There are more of these articles on back dirt coming on line over the next couple of months and I look forward to reading them!
Three Things the Third
The Digital Press at the University of North Dakota now has THREE books officially in PRODUCTION. This is about the most I can handle at any one time and to be fair, one of the books is in copy editing and the other one is about to enter final proofs (and to be completely honest, there is another book just entering production this week, but that would mess up the “one, two, three” thing).
The first of the three and the most imminent in appearance is Çiğdem Pale Mull’s translation of Ismail Gaspirali’s 19th century utopian tale: The Muslims of Darürrahat which Sharon Carson edited and situated historically and philosophically (you can read a bit about it here). The last of the three books is Christopher Price’s Big Pandemic on the Prairie: The Spanish Flu in North Dakota which is in copy editing now and is scheduled for a fall publication date. Chris will always have a special place in the history of The Digital Press at the University of North Dakota in that I publishing his little book The Old Church on Walnut Street: A Story of Immigrants and Evangelicals before The Digital Press was even a thing! We have, of course, re-released it and it is an absolute gem of careful, local history.

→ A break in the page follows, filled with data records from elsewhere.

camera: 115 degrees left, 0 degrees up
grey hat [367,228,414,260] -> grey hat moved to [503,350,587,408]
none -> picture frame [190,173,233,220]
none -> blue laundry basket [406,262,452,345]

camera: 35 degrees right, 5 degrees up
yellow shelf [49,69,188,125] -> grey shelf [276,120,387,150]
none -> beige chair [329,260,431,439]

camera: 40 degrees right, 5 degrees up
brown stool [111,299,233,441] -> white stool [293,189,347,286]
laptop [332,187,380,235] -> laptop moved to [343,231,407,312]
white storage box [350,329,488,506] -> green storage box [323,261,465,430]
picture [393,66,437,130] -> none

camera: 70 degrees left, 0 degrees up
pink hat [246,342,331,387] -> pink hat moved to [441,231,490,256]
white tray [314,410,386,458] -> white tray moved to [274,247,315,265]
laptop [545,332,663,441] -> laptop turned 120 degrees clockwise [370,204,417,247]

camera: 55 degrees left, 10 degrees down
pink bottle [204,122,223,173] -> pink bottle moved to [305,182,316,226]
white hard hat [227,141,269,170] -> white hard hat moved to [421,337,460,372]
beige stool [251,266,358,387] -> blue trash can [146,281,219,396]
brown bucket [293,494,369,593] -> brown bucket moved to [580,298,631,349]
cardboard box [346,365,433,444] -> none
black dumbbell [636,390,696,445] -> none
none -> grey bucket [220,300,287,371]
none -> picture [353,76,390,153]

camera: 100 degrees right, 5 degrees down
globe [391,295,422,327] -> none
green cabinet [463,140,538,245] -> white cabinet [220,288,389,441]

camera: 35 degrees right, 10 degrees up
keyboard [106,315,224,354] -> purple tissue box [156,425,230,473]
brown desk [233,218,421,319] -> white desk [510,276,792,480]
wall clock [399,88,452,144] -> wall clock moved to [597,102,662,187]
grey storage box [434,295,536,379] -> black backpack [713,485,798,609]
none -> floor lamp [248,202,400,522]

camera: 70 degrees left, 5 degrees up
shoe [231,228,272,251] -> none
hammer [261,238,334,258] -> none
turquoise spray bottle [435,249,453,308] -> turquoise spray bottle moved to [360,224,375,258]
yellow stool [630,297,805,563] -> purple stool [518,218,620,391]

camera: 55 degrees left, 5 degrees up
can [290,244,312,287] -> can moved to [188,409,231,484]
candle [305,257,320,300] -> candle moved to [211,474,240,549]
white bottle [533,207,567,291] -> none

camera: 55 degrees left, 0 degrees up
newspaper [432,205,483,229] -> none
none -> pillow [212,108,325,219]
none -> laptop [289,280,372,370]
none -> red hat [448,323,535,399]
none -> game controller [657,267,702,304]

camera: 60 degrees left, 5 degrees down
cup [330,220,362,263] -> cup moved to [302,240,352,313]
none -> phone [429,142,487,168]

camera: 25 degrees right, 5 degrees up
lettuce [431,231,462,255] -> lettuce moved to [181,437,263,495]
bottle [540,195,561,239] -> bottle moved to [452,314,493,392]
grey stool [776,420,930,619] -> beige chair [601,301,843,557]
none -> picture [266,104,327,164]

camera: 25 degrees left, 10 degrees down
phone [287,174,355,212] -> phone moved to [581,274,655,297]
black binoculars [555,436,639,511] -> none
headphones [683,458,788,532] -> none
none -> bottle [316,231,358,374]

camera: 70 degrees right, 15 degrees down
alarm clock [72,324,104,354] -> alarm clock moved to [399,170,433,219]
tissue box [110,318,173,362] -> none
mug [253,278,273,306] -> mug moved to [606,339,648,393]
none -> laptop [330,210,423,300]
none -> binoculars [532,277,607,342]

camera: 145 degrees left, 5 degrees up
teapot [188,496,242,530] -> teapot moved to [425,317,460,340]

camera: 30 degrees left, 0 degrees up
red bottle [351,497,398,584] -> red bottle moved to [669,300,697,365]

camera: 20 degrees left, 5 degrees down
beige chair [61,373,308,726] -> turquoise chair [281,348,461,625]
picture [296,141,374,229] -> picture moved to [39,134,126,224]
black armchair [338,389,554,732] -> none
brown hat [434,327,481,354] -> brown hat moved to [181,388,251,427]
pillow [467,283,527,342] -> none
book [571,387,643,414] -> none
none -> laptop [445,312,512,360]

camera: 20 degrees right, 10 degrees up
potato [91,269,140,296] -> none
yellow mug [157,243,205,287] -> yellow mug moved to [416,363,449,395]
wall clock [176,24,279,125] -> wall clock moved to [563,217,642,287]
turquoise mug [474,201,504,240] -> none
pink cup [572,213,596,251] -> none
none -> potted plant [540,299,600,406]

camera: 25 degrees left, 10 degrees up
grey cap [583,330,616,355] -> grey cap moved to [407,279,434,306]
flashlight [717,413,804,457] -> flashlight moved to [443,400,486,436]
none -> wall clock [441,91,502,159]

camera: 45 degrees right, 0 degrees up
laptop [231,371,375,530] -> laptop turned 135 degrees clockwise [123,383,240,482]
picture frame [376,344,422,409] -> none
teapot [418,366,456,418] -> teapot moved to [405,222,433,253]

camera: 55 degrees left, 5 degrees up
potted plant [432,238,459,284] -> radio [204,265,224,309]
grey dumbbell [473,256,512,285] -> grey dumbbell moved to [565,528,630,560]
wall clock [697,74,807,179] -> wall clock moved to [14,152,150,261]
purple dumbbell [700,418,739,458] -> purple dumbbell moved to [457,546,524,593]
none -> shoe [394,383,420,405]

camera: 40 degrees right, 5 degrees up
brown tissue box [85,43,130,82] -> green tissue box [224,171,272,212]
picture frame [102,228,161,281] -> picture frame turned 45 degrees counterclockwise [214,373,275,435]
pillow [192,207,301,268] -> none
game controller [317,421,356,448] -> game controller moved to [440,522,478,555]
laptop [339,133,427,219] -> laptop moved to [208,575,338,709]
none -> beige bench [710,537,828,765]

Finally, to make this “three things the third,” I just received the second proofs to David Pettegrew’s epic Corinthian Countryside book. I’ve blogged about this book recently (you can read a bit about it here), but there are updates. Because of the complex archaeological politics associated with working in Greece, it seems more than likely that this book will be a joint publication with the American School of Classical Studies at Athens. The reasons for this are bound up in the way in which permitting works in Greece and the tradition of the ASCSA requiring right of first refusal on the final reports from projects receiving a permit under their auspices. The ASCSA deemed David’s book the “final report” and therefore subjected to this policy. This is really a situation where the ASCSA has all the cards and deeming this or that work a final report is “well, yeah, that’s just like your opinion, man.”